Showing that an employer has acted procedurally fairly is often key to a successful defence of an unfair dismissal claim. Retirement Security Ltd v Wilson is an example of a case in which procedural defects in an investigatory meeting were sufficiently serious to amount to a breach of the implied duty of trust and confidence, entitling the employee to resign.

The employee was engaged as a manager of a retirement community in which older people lived independently. Managers who reported to her accused her of potentially serious misconduct and her manager invited her to an investigatory meeting. However, she was only given 24 hours' notice of the meeting, not given information about what the meeting was to discuss except a bullet point list containing allegations such as "attempted theft" and her (unrequested) "companion" subsequently took the role of Chair of the meeting. The employer itself described the meeting as an "ambush". After the meeting, the employee resigned because she had concluded that the employer had already decided that she was guilty of misconduct without giving her a fair hearing or proper sight of the evidence. The tribunal upheld her constructive unfair dismissal claim.

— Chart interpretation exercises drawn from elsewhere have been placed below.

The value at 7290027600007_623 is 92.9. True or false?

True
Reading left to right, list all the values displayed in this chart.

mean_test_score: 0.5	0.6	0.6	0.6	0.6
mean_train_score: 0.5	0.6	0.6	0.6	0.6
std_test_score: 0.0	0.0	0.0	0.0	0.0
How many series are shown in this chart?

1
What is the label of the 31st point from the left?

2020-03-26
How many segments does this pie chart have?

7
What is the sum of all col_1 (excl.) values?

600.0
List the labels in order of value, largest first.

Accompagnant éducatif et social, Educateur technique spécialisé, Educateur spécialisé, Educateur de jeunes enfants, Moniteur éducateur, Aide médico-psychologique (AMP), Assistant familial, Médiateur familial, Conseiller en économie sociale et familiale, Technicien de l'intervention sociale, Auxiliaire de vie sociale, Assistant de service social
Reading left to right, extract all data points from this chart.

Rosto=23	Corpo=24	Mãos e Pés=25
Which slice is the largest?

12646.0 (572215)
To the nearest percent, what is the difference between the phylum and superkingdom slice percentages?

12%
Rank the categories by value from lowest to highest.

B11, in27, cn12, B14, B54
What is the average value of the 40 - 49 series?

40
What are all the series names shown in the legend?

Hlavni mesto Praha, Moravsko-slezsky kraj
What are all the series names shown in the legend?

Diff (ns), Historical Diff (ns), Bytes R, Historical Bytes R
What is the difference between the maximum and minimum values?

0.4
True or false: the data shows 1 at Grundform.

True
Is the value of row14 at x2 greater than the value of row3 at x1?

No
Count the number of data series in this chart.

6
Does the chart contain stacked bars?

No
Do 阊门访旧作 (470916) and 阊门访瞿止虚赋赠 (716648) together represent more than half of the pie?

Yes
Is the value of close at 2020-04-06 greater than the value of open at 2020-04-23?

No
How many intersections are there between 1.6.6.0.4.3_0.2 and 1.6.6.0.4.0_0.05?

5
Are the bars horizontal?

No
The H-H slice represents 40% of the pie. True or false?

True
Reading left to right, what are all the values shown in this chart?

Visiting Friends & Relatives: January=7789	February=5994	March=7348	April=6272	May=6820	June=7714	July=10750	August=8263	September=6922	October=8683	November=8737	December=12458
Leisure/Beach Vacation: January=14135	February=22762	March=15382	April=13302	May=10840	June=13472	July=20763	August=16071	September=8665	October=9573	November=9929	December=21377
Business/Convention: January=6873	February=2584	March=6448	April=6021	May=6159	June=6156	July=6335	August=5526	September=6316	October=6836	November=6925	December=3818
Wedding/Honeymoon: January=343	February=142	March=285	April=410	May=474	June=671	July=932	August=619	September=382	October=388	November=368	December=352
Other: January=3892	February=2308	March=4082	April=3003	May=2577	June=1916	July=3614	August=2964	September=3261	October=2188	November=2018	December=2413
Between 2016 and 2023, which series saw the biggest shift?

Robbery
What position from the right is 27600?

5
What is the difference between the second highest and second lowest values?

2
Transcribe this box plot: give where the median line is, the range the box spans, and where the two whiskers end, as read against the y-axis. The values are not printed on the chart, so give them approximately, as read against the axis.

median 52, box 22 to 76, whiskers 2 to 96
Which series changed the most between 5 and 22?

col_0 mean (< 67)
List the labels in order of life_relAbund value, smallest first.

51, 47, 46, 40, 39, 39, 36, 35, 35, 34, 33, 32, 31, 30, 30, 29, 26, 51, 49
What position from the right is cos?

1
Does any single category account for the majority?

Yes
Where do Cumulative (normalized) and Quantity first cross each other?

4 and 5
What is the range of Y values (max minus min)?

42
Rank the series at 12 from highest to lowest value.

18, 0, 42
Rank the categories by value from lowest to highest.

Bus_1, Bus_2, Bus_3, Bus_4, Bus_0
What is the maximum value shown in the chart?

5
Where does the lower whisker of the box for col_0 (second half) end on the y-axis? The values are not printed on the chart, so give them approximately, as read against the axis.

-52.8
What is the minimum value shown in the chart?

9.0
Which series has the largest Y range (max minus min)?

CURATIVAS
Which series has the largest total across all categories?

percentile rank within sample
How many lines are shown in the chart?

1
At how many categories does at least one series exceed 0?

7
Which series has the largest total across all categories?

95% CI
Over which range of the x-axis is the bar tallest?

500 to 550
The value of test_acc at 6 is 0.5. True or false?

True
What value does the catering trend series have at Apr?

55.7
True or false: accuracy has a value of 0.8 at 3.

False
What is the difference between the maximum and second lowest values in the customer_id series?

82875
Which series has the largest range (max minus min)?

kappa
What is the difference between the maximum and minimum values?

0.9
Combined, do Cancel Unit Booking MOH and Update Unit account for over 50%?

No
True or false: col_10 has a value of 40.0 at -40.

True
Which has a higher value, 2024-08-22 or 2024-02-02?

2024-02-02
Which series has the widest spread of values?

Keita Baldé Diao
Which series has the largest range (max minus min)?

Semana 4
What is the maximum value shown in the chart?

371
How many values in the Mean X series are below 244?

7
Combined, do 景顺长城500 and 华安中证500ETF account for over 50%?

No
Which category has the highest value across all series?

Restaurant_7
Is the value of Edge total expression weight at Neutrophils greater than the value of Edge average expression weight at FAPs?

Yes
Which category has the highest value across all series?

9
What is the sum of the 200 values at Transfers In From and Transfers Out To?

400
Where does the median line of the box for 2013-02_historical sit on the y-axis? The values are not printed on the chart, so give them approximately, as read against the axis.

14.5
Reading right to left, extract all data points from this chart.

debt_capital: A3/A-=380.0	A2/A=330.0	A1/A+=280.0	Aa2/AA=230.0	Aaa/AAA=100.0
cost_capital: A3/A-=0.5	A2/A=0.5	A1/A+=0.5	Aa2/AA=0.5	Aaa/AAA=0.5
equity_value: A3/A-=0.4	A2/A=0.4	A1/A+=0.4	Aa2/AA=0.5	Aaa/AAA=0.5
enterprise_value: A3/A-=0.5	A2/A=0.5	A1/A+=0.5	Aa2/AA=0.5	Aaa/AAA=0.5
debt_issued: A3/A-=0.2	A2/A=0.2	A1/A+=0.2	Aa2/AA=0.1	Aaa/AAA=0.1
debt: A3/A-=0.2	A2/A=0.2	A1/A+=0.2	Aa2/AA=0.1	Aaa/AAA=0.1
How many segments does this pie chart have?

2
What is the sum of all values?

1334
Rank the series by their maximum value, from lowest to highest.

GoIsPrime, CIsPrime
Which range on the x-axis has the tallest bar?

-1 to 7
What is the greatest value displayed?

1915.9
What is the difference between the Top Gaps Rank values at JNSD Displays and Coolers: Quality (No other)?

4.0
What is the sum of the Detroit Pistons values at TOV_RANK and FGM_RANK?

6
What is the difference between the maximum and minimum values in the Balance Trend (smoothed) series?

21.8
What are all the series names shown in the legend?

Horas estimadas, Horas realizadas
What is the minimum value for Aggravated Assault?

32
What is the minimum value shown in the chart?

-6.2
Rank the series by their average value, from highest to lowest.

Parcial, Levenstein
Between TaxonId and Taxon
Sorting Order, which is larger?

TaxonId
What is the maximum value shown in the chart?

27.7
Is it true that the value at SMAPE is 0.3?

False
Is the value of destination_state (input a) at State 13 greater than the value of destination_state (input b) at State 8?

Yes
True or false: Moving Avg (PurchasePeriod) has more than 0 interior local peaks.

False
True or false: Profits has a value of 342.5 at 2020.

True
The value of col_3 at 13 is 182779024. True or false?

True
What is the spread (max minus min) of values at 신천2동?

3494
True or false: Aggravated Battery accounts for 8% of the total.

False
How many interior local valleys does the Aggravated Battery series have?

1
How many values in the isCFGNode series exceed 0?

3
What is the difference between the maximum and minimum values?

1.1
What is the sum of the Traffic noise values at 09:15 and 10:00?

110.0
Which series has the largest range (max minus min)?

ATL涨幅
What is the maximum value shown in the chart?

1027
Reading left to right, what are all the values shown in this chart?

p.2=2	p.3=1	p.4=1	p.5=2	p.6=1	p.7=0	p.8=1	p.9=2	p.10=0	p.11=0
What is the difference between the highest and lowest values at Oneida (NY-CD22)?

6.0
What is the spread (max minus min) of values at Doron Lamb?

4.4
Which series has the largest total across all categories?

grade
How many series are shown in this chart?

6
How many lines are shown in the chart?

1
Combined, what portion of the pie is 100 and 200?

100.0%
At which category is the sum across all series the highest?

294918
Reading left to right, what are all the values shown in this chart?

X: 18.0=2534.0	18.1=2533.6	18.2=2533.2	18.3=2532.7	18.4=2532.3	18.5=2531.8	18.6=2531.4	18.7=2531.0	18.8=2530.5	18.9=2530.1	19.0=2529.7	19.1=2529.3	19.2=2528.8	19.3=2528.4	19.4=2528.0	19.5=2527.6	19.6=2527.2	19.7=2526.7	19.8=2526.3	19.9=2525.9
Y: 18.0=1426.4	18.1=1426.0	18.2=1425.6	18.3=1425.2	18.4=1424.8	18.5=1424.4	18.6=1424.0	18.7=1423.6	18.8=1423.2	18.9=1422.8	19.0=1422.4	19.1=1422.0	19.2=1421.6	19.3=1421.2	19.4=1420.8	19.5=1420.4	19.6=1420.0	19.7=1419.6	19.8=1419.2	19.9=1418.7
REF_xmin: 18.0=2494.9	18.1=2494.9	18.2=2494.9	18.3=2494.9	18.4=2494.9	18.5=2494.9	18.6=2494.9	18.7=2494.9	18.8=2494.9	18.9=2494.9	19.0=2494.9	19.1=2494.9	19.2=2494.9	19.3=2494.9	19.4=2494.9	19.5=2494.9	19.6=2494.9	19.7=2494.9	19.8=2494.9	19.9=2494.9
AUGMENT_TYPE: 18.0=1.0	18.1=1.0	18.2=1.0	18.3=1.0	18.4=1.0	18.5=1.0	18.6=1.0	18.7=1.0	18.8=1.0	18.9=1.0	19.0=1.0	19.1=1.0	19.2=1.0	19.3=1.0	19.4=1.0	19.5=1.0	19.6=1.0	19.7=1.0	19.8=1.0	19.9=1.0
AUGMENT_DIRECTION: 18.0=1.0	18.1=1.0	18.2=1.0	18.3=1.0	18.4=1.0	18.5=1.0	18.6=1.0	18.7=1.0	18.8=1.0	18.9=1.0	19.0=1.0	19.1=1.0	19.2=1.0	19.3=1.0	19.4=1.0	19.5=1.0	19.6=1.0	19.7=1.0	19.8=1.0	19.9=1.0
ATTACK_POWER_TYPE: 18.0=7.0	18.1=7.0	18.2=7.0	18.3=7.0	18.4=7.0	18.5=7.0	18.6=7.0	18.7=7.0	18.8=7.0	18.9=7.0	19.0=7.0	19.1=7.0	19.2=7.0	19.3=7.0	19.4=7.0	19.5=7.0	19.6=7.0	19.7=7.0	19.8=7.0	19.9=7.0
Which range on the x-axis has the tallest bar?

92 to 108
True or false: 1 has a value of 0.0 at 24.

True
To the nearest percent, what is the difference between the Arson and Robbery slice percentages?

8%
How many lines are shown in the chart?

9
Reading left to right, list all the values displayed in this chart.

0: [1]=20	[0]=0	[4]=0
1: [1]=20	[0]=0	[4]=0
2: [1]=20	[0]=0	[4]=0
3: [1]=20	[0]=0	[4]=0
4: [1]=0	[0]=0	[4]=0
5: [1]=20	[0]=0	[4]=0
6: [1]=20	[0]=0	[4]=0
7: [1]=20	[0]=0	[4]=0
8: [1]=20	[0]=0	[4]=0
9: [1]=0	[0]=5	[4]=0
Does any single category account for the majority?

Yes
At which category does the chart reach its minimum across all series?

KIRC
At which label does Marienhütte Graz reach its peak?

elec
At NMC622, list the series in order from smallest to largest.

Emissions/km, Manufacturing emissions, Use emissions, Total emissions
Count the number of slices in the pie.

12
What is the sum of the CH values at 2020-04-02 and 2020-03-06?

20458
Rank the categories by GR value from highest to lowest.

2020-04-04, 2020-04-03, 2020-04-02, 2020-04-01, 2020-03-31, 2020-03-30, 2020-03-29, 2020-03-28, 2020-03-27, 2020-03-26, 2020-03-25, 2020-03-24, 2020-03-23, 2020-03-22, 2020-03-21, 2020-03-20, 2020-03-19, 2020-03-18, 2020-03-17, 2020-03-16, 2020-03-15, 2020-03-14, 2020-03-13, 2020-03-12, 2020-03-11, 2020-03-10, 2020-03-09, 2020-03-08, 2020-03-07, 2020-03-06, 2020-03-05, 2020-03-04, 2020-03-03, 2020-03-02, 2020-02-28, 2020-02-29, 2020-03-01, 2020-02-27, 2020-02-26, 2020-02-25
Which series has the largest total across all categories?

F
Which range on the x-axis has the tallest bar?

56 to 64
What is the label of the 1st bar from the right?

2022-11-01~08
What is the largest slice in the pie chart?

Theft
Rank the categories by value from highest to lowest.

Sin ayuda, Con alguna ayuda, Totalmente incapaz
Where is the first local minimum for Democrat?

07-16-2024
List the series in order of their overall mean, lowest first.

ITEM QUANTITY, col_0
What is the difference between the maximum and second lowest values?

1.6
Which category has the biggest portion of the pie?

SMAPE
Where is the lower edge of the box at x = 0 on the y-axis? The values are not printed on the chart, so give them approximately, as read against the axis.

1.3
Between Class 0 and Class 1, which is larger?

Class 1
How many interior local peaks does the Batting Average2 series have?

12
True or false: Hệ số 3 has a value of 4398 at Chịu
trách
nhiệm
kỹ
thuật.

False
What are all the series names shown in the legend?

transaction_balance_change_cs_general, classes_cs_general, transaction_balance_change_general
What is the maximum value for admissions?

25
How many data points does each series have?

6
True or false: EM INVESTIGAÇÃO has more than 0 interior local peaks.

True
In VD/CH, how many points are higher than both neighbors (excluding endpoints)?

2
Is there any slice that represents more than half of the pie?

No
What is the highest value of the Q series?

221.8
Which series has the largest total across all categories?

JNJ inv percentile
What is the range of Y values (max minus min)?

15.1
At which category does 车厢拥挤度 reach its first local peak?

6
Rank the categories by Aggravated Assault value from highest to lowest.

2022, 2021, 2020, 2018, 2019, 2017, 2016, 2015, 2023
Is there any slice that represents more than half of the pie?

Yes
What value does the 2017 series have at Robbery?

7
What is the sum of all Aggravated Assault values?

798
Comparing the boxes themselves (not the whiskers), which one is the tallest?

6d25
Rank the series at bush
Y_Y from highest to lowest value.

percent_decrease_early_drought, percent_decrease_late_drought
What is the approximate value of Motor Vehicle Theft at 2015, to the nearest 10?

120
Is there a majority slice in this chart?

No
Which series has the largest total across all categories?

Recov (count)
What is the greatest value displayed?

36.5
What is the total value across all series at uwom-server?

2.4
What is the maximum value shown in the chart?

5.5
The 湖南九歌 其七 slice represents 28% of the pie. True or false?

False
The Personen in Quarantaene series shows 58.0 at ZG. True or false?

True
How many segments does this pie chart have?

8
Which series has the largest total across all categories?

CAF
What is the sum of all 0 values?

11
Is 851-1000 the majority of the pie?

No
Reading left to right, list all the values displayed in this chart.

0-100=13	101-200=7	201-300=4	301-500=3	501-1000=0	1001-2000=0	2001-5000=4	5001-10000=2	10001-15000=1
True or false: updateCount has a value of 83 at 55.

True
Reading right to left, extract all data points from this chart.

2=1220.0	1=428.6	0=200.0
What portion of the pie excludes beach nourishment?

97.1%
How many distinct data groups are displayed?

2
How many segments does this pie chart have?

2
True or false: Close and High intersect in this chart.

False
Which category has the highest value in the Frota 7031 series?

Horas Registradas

The EAT upheld the tribunal's decision that there had been a breach of the implied duty of trust and confidence and that the employee had resigned in response. Although the ACAS Code on Disciplinary and Grievance procedures does not require exactly the same standards of procedural fairness and natural justice in relation to investigations as it does in relation to formal disciplinary proceedings, that was beside the point. Each case depends on its particular circumstances and whether the employer has acted without reasonable and proper cause in a manner that is likely to destroy or seriously damage the relationship of trust and confidence. The conduct of the investigation meeting in this case was so flawed that it amounted to such a breach and the employer had not advanced a case that the dismissal was for a potentially fair reason.